Items from a dataset:
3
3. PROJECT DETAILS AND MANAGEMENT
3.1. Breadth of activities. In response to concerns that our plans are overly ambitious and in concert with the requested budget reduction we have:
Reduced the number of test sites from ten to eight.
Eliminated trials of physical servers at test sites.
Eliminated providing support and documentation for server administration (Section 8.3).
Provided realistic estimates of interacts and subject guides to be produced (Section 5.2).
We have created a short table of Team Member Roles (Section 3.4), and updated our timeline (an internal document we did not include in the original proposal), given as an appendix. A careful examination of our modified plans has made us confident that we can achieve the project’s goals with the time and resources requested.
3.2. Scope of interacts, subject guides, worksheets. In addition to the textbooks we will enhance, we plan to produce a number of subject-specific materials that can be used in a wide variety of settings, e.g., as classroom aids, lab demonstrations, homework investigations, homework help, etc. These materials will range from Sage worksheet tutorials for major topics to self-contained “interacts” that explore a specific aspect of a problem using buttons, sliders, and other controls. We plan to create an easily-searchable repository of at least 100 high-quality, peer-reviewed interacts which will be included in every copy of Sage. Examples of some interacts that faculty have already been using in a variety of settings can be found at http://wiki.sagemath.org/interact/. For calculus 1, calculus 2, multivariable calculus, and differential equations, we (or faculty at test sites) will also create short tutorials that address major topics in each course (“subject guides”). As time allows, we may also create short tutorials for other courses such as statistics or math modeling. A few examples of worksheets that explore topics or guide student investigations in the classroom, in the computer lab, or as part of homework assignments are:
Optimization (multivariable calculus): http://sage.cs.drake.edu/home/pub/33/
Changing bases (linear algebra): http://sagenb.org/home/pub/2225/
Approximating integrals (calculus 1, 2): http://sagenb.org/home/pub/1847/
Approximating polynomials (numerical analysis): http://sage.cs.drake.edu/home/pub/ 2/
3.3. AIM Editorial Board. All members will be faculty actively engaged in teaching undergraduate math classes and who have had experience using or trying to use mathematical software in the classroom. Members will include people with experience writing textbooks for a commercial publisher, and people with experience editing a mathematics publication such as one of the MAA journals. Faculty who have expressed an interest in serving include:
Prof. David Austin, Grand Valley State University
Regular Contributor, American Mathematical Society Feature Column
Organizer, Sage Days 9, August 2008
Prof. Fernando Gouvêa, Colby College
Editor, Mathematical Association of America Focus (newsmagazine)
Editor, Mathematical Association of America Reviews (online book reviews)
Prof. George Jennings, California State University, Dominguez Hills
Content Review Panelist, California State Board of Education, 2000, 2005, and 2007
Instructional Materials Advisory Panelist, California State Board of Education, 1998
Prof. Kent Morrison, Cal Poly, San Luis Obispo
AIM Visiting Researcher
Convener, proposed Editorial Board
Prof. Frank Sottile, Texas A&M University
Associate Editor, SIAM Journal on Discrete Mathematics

Directions for this task :: Reproduce the data above in full, keeping it exactly the same.

Solution to this task ::
3
3. PROJECT DETAILS AND MANAGEMENT
3.1. Breadth of activities. In response to concerns that our plans are overly ambitious and in concert with the requested budget reduction we have:
Reduced the number of test sites from ten to eight.
Eliminated trials of physical servers at test sites.
Eliminated providing support and documentation for server administration (Section 8.3).
Provided realistic estimates of interacts and subject guides to be produced (Section 5.2).
We have created a short table of Team Member Roles (Section 3.4), and updated our timeline (an internal document we did not include in the original proposal), given as an appendix. A careful examination of our modified plans has made us confident that we can achieve the project’s goals with the time and resources requested.
3.2. Scope of interacts, subject guides, worksheets. In addition to the textbooks we will enhance, we plan to produce a number of subject-specific materials that can be used in a wide variety of settings, e.g., as classroom aids, lab demonstrations, homework investigations, homework help, etc. These materials will range from Sage worksheet tutorials for major topics to self-contained “interacts” that explore a specific aspect of a problem using buttons, sliders, and other controls. We plan to create an easily-searchable repository of at least 100 high-quality, peer-reviewed interacts which will be included in every copy of Sage. Examples of some interacts that faculty have already been using in a variety of settings can be found at http://wiki.sagemath.org/interact/. For calculus 1, calculus 2, multivariable calculus, and differential equations, we (or faculty at test sites) will also create short tutorials that address major topics in each course (“subject guides”). As time allows, we may also create short tutorials for other courses such as statistics or math modeling. A few examples of worksheets that explore topics or guide student investigations in the classroom, in the computer lab, or as part of homework assignments are:
Optimization (multivariable calculus): http://sage.cs.drake.edu/home/pub/33/
Changing bases (linear algebra): http://sagenb.org/home/pub/2225/
Approximating integrals (calculus 1, 2): http://sagenb.org/home/pub/1847/
Approximating polynomials (numerical analysis): http://sage.cs.drake.edu/home/pub/ 2/
3.3. AIM Editorial Board. All members will be faculty actively engaged in teaching undergraduate math classes and who have had experience using or trying to use mathematical software in the classroom. Members will include people with experience writing textbooks for a commercial publisher, and people with experience editing a mathematics publication such as one of the MAA journals. Faculty who have expressed an interest in serving include:
Prof. David Austin, Grand Valley State University
Regular Contributor, American Mathematical Society Feature Column
Organizer, Sage Days 9, August 2008
Prof. Fernando Gouvêa, Colby College
Editor, Mathematical Association of America Focus (newsmagazine)
Editor, Mathematical Association of America Reviews (online book reviews)
Prof. George Jennings, California State University, Dominguez Hills
Content Review Panelist, California State Board of Education, 2000, 2005, and 2007
Instructional Materials Advisory Panelist, California State Board of Education, 1998
Prof. Kent Morrison, Cal Poly, San Luis Obispo
AIM Visiting Researcher
Convener, proposed Editorial Board
Prof. Frank Sottile, Texas A&M University
Associate Editor, SIAM Journal on Discrete Mathematics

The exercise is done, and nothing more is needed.